When to sell your stock?

Gordon Pape advises on when to sell you stockBy Gordon Pape | September, 2014

A few weeks ago, I was the guest speaker at an investment club meeting. When it came time for the question period, one lady raised the issue that has bedeviled investors since trading began: When is the right time to sell your stocks?

The simplistic, and completely useless, answer is when a stock is at a price it is unlikely to ever exceed. Absent a time machine, that’s impossible to know except after the fact.

Given that the fortunes of the markets in general and specific stocks in particular are impossible to predict, here are some general rules you can apply in deciding whether to sell part or all of a position.

Sell your stock when it exceeds 10% of your portfolio.

It’s never a good idea to have too much of your money in a single security. If something goes wrong with the company, it will have a disproportionate impact on your portfolios performance. Typically, a stocks weighting will increase because the price has risen more than those of the other securities you own. That makes it hard to sell  it has done well for you, so why dump it? You need to be disciplined in this situation. Take some profits, reduce the weighting to 10% maximum (and even that is a lot) and redeploy the money elsewhere.

Sell half your stock when it doubles in value.

A close friend used to constantly remind me: No one ever went broke taking a profit. When a stock doubles in value, the first reaction is elation. The second should be prudence. The security has done well but that doesn’t guarantee the run will continue (remember the experiences of Nortel and Research in Motion, now BlackBerry). By selling half the position, you take all your original investment off the table. Now youre playing with the houses money so you can keep riding the winner for as long as you want.

Sell your stock when it loses half its value.

No one likes to take a loss, especially a big one. But losing half your stake is better than losing all of it, which does happen (again, remember Nortel). If the market has knocked down your stock by 50%, theres a good reason for it. After a drubbing like that, it’s unlikely to turn around and your best move is to take the capital loss and exit. There’s one exception to this rule, however, see below.

There are times when you may be tempted to sell but should not.

These include the following situations.

A market correction or crash.

This is the exception to the sell-when-a-stock-loses-half-its-value rule. The crash of 2008-09 saw many great companies shed 50% of their stock value. Bank of Montreal shares fell so low they were yielding 11.5% at one point. When something this dramatic happens, you need to assess the quality of the securities you hold. Ask yourself whether the companies are likely to survive the downturn and become prosperous again when the economy turns back up. If the answer is yes, then hold on and ride out the storm.

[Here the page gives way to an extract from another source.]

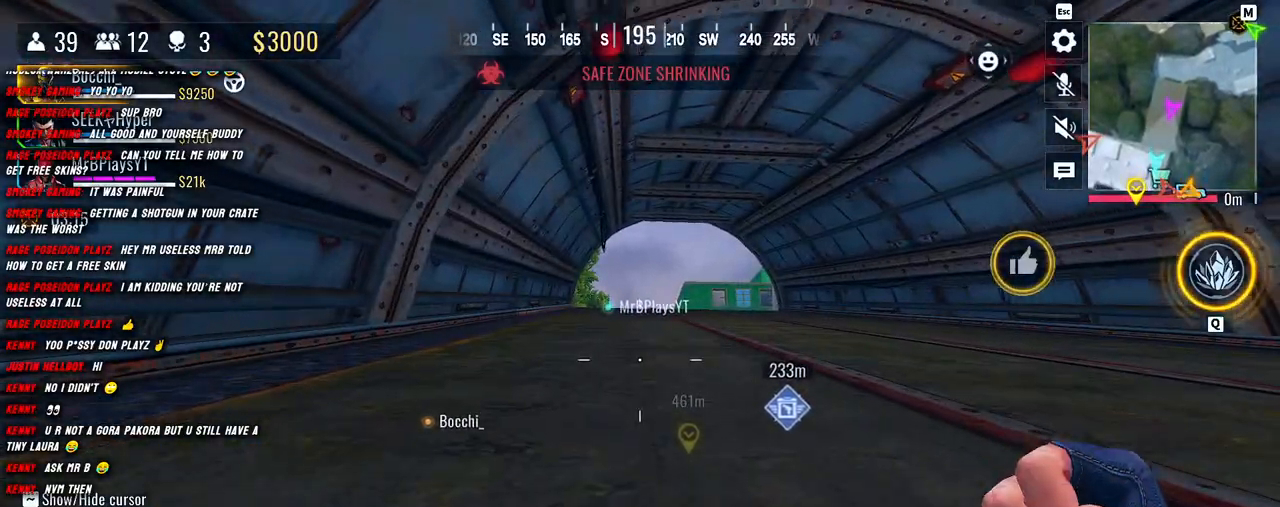
{"keys": ["w"], "mouse": [], "events": [[83, "c", "up"], [183, "a", "down"], [233, "a", "up"], [283, "shift", "up"], [400, "shift", "down"], [483, "shift", "up"]]}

Temporary problems within a quality company.

Over the years, many companies have run into major problems that have severely hurt the price of their shares. A recent example is British Petroleum’s massive 200 million barrel oil spill in the Gulf of Mexico in 2010. In April of that year, just prior to the oil platform explosion and the subsequent spill, BP depository receipts were trading on the New York Stock Exchange at around $60. By late June they had fallen to $27, losing more than half their value. The shares still aren’t back to their pre-spill highs but they are trading at over $50 today. Selling at the bottom would have been precisely the wrong move.

Selling would create a large tax liability.

It’s always important to consider the tax implications before making a sell decision. Unloading a stock that has done well can trigger a large capital gains tax liability if the shares are held in a non-registered account. If you feel you must sell, see if there are some losing positions that youd like to trim back at the same time, thereby creating offsetting capital losses.

Finally, don’t sell just because your gut tells you to.

Most of us are not hard-wired to make good investment decisions, especially in times of stress. Emotions should not play any role in the buy/sell process but, because were human, they do. Your gut may be right when it comes to personal relationships but it will probably be wrong as far as the markets are concerned. Logic, discipline, and common sense are much more dependable allies.